◆ 연습 과제 A ◆
타이타닉 데이터 분석 글에 관한 다음 물음에 답하십시오.
(i) 목차에서 "First look" 바로 아래에 놓인 항목은 무엇입니까?
(ii) seaborn 라이브러리는 어떤 별칭으로 불러옵니까?
(iii) 마지막 print 문에서 판다스 버전 앞에 출력되는 문자열은 무엇입니까?

=== 제시문 ===

- [First look](#first_look)
    - [(1) Check data for NA](#check_na)
    
- [EDA(Exploratory Data Analysis)](#eda)
    - [(1) Survived](#survived)
    - [(2) Age](#age)
    - [(3) Cabin](#cabin)
    - [(3) Family](#family)
    - [(3) Pclass](#pclass)
    - [(3) Sex](#sex)
    - [(3) Embarked](#embarked)
    - [(3) Fare](#fare)



<a id="eda"></a>
## EDA(Exploratory Data Analysis)
> *references*
> [https://www.kaggle.com/demidova/titanic-eda-tutorial](https://www.kaggle.com/demidova/titanic-eda-tutorial)
> [https://www.kaggle.com/demidova/titanic-logistic-regression-random-forest-xgboost?scriptVersionId=46567425]

![titanic](https://ww.namu.la/s/1cc50931b5875401a9465ba06eaaf3d357ebfeabdf50346cd03636ab60ef0a9783a060b2c9cc7808148cd2a075699fa0f094e7f34df4a69fd5fdeb31137a37ef6e3a6c57a0b629606097a954052b7abba6a51a1a32ed5be9a92174b2ada23080602e6277fd7f0a200ddffcbd5b581746)
- [https://namu.wiki/jump/9AGb4mj%2Bgar2D116rRySHULPcuF9aQA9dU1%2FKaQlJabHnX1Bwo7dW3QKZZU5EDX7tyS7%2BeKInzFlBX0PyH2gvmr0xlEeT19AQhYRU4yv8erx25eqVyS5NlWU2pDAk3mhBaO4i%2BaABck5vAWwFaAE0g%3D%3D](https://namu.wiki/jump/9AGb4mj%2Bgar2D116rRySHULPcuF9aQA9dU1%2FKaQlJabHnX1Bwo7dW3QKZZU5EDX7tyS7%2BeKInzFlBX0PyH2gvmr0xlEeT19AQhYRU4yv8erx25eqVyS5NlWU2pDAk3mhBaO4i%2BaABck5vAWwFaAE0g%3D%3D)

<a id='data_import'></a>
### (1) Data Import

In [None]:
import pandas as pd
import matplotlib
import matplotlib.pyplot as plt
import numpy as np
import seaborn as sb
import os

print("Version Pandas", pd.__version__)

=== 제공된 기록 ===

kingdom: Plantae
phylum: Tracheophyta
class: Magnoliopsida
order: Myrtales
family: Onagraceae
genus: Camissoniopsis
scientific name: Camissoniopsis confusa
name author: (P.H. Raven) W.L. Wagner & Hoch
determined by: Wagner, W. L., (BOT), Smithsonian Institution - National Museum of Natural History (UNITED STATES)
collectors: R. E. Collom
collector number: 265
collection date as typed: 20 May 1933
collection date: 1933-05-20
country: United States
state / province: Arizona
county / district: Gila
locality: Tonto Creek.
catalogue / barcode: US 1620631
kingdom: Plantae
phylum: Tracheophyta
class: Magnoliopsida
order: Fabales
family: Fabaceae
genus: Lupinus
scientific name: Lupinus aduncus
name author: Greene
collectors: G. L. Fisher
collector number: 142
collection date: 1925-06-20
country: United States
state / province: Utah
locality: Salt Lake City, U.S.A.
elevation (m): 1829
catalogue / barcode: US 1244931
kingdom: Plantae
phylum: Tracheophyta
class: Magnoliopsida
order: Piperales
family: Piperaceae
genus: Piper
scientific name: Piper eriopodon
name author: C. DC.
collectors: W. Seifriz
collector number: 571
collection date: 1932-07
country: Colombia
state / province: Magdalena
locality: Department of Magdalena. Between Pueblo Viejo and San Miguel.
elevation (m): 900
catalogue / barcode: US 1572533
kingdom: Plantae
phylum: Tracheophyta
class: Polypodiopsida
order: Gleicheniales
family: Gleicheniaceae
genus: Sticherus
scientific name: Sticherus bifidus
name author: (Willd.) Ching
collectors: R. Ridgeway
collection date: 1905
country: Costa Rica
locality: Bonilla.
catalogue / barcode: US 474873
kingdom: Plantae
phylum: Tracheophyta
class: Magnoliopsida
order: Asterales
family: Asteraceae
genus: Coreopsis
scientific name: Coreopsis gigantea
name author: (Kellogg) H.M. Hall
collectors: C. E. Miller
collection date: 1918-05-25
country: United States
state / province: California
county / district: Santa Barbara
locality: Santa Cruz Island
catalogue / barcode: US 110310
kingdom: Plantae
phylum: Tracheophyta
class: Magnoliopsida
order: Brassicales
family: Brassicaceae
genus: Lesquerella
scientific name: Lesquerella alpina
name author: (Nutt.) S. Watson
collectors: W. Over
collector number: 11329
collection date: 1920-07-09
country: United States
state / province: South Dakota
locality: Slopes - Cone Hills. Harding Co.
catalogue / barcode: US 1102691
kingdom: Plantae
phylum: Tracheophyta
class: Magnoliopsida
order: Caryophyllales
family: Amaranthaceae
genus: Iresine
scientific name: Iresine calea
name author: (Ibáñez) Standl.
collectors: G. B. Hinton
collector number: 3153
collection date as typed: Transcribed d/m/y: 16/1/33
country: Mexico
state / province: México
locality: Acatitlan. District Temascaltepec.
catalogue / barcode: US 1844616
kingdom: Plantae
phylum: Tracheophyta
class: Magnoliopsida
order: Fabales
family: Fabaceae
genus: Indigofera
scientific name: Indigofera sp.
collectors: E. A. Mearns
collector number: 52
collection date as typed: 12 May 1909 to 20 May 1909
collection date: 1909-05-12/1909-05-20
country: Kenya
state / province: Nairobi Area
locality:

===

◆ 연습 과제 B ◆
위 기록의 첫 줄부터 "state / province: Magdalena" 문구가 들어 있는 줄까지, 양 끝 줄을 포함하여 한 글자도 바꾸지 말고 출력하십시오.

◆ 정답 A ◆
(i) (1) Check data for NA
(ii) sb
(iii) Version Pandas

◆ 정답 B ◆
kingdom: Plantae
phylum: Tracheophyta
class: Magnoliopsida
order: Myrtales
family: Onagraceae
genus: Camissoniopsis
scientific name: Camissoniopsis confusa
name author: (P.H. Raven) W.L. Wagner & Hoch
determined by: Wagner, W. L., (BOT), Smithsonian Institution - National Museum of Natural History (UNITED STATES)
collectors: R. E. Collom
collector number: 265
collection date as typed: 20 May 1933
collection date: 1933-05-20
country: United States
state / province: Arizona
county / district: Gila
locality: Tonto Creek.
catalogue / barcode: US 1620631
kingdom: Plantae
phylum: Tracheophyta
class: Magnoliopsida
order: Fabales
family: Fabaceae
genus: Lupinus
scientific name: Lupinus aduncus
name author: Greene
collectors: G. L. Fisher
collector number: 142
collection date: 1925-06-20
country: United States
state / province: Utah
locality: Salt Lake City, U.S.A.
elevation (m): 1829
catalogue / barcode: US 1244931
kingdom: Plantae
phylum: Tracheophyta
class: Magnoliopsida
order: Piperales
family: Piperaceae
genus: Piper
scientific name: Piper eriopodon
name author: C. DC.
collectors: W. Seifriz
collector number: 571
collection date: 1932-07
country: Colombia
state / province: Magdalena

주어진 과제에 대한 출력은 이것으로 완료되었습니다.